After a series of disastrous dating experiences, she meets an eccentric Frenchman. At first she is anything but impressed by him and tries hard to shrug him off. When he first meets her he tells her she's lovely, and she gives him this look. He asks her if she doesn't believe him, and she tells him she does, but that his expectations are probably not that high. Her insecurities are almost palpable. At one point she even has an anxiety attack so severe that she has to go home and take a pill to calm down. I'm probably not putting this film in the best light--I'm making Nora sound like a basket case, and I suppose in some ways she was. But she was so human; there were things I could easily relate to in this film.
When she finally does start falling for Julien, he of course must return home to France. He asks her to come with him, but being a reasonably practical person, she turns him down. I think my favorite scene in the movie shows Nora sitting at her desk at work looking completely bored. Her boss comes in to ask about the company picnic, which she is supposed to have been organizing. She hasn't done a thing, however. Her boss looks at her and asks what is going on--she's always so dependable. And she says I just can't do it anymore. And walks out. Now, I like my job, don't get me wrong. But a job is a job is a job. Have you ever gotten to the point where you feel like Nora? I just can't do it anymore...and walk out. The movie must have fed on some of my deep seated fantasies or something.
Life can be so boring and predictable. The same routine day after day after day. There are moments occasionally when I do feel like Nora--when she had her anxiety attack, or when she just was so fed up she walked away from it all. I've already given away a chunk of the movie, so I'm not going to say how it ends. I really enjoyed this one and I had to make myself drop it in the mailbox this morning, or I would be watching it all week long. So now you know one of my little secret fantasies...wishing I could just chuck it all and run away (to Paris would be nice--surely you must have had this same fantasy at least once before?). Alas, I am too dependable to do anything like, that, but that doesn't mean I can't enjoy the character in a movie doing it!
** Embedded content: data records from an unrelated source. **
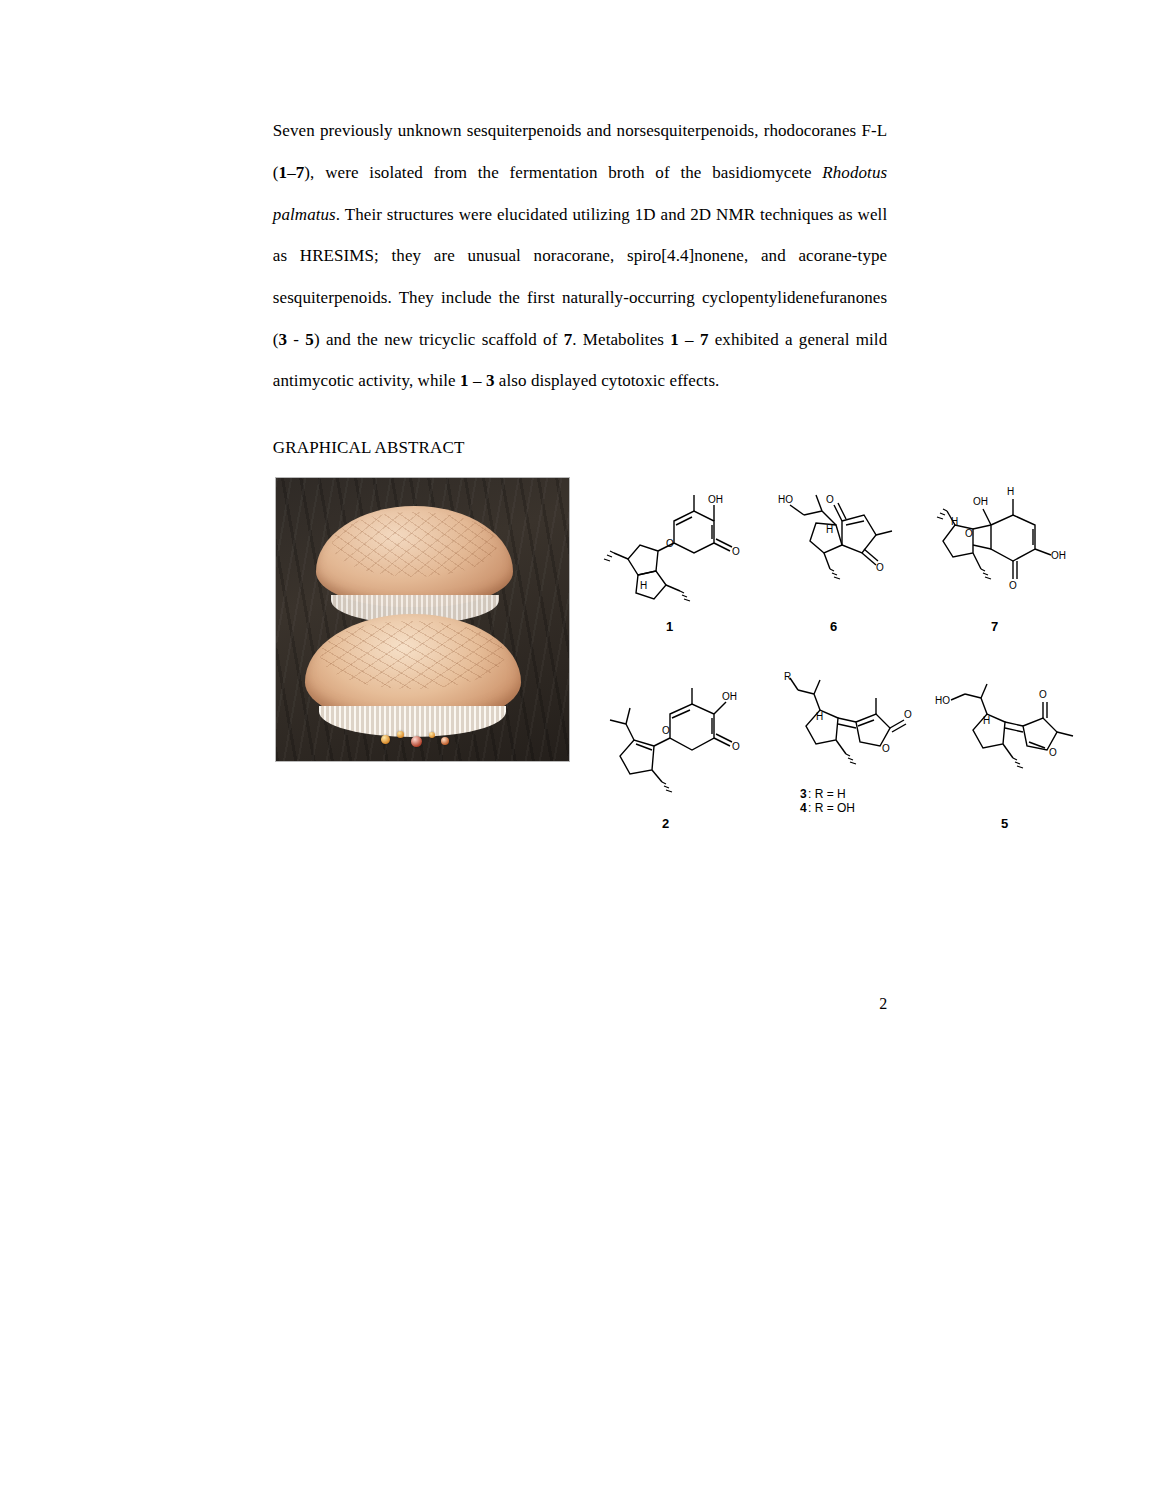Seven previously unknown sesquiterpenoids and norsesquiterpenoids, rhodocoranes F-L (1–7), were isolated from the fermentation broth of the basidiomycete Rhodotus palmatus. Their structures were elucidated utilizing 1D and 2D NMR techniques as well as HRESIMS; they are unusual noracorane, spiro[4.4]nonene, and acorane-type sesquiterpenoids. They include the first naturally-occurring cyclopentylidenefuranones (3 - 5) and the new tricyclic scaffold of 7. Metabolites 1 – 7 exhibited a general mild antimycotic activity, while 1 – 3 also displayed cytotoxic effects.
GRAPHICAL ABSTRACT
OH O O H 1
O O HO H 6
OH H OH O O H 7
OH O O 2
O O R H 3 4 : R = H : R = OH
O O HO H 5
2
By the way, this was a low budget film--not your usual Hollywood blockbuster--maybe also a reason I liked it so much. It was just released this year, and I am not sure if it even played in theaters? I'm not very up on movies really. And the Frenchman was played by the very handsome Melvil Poupaud, who was also in Le Divorce--he played the weaselly husband. At first I was disappointed he was cast, as I disliked his character so much in Le Divorce. Happily, he has redeemed himself. Now I suppose it's time to surface again and be part of the real world.